What is the impact of my findings on the Claimant’s OAS pension entitlement?

[38] The Minister found that the Claimant had been resident in Canada for slightly more than 34 years between his 18th and 65th birthdays. However, I have found that the Claimant was also resident in Canada from March 16, 1997, to December 15, 1999. This means he was resident in Canada from December 20, 1966, to March 31, 2004: a total of 37 years and 103 days.

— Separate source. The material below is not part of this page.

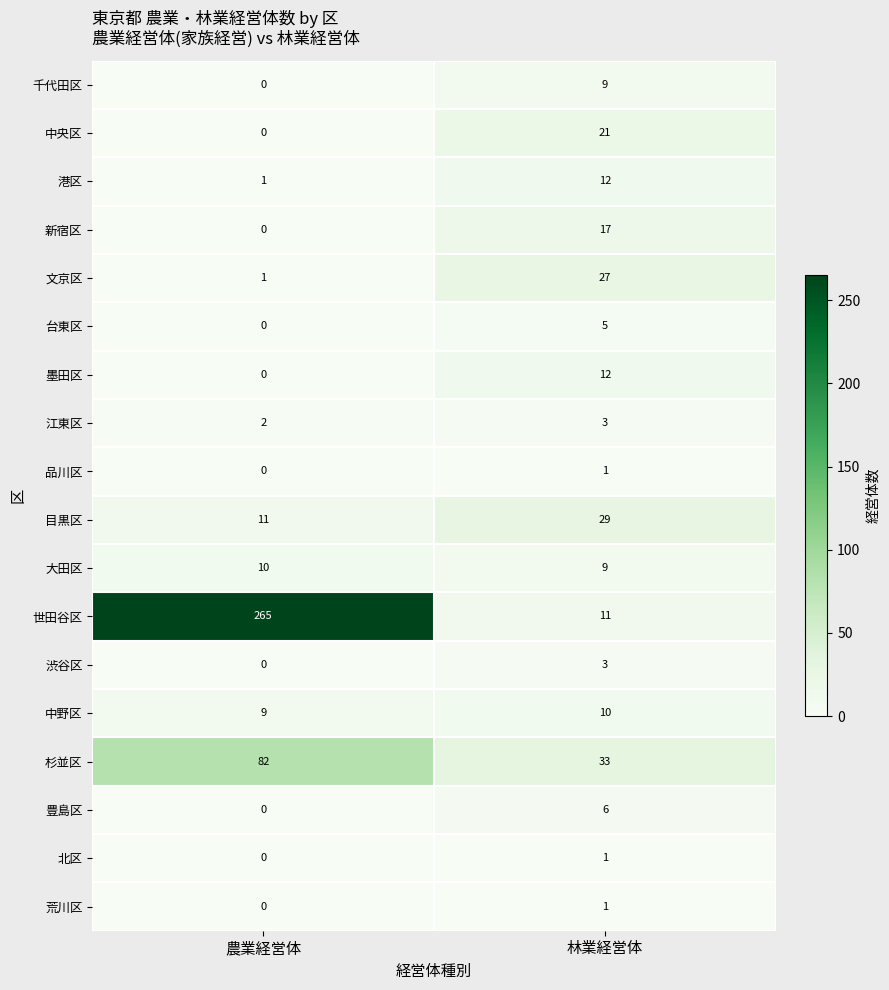

Rank the categories by 渋谷区 value from highest to lowest.

林業経営体, 農業経営体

[39] For a person not residing in Canada at the time his OAS pension application is approved, an aggregate period of 40 years’ residence is required to receive a full OAS pension. Footnote 20 A partial pension can be paid at the rate of 1/40th of the full pension amount for each full year of residence after age 18. However, if the total period of residence contains a fraction of a year, the total period of residence must be rounded down to the next lower multiple of a year. Footnote 21 Therefore, with Canadian residence of 37 years and 103 days, the Claimant is entitled to a partial OAS pension equivalent to 37/40ths of a full OAS pension.

Conclusion

[40] I found that the Claimant was resident in Canada from December 20, 1966, to March 31, 2004. Although this is a longer period of residence than previously found by the Minister, it still does not entitle the Claimant to a full pension because it is less than the 40 years required for a full pension. However, his partial pension increases from a 34/40th to a 37/40th entitlement.

[41] The appeal is allowed, in part.